Lee Chatfield, the Republican speaker of the Michigan House, also released a statement Monday to explain why he would not introduce a resolution to change the slate of electors casting ballots for Biden in that state.
“I was raised to respect our system of government and appreciate God for the blessings He’s given us in this country. Our republic has lasted because of a deeply held belief in our norms and institutions and adherence to our Constitution,” Chatfield said. “I fought hard for President Trump. ... But I love our republic, too. I can’t fathom risking our norms, traditions and institutions to pass a resolution retroactively changing the electors for Trump. ... I fear we’d lose our country forever.”
Thankfully, the country has not been lost. The Electoral College completed its constitutionally prescribed process Monday.

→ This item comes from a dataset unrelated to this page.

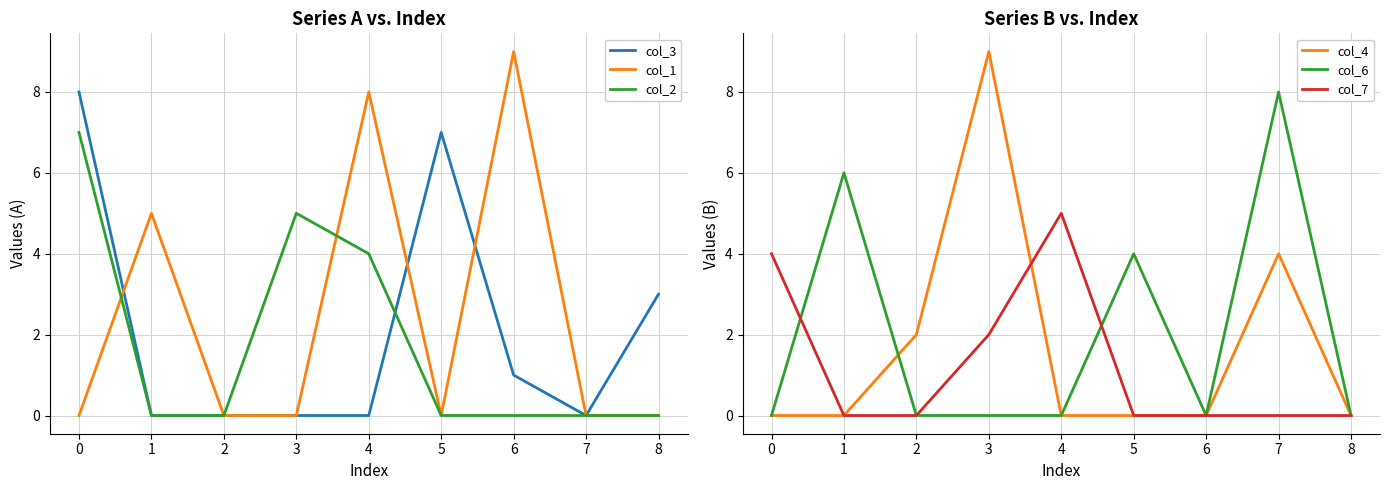

Is it true that col_3 equals 0 at 1?

True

At the ceremony in Harrisburg, Pennsylvania Secretary of State Kathy Boockvar quoted what President George H.W. Bush said after he lost his reelection bid in 1992: “The people have spoken and we respect the majesty of the democratic system.”
It was, as The Philadelphia Inquirer noted, “an implicit rebuke of Trump’s attacks on the system.”
Said Boockvar, to the electors: “Your participation today in this Electoral College proves once again the durability of our constitution and the majesty of our democracy.”
May we keep it forever.
In an address Monday evening, President-elect Biden said, “The flame of democracy was lit in this nation a long time ago, and we now know nothing — not even a pandemic or an abuse of power — can extinguish that flame.”
He noted that the U.S. passed a “grim milestone” Monday, according to Johns Hopkins’ data, with more than 300,000 Americans now dead because of COVID-19.
It’s time to “turn the page” from the election, he said.
This was updated Tuesday at 12:10 p.m. to include comment by Senate Majority Leader Mitch McConnell.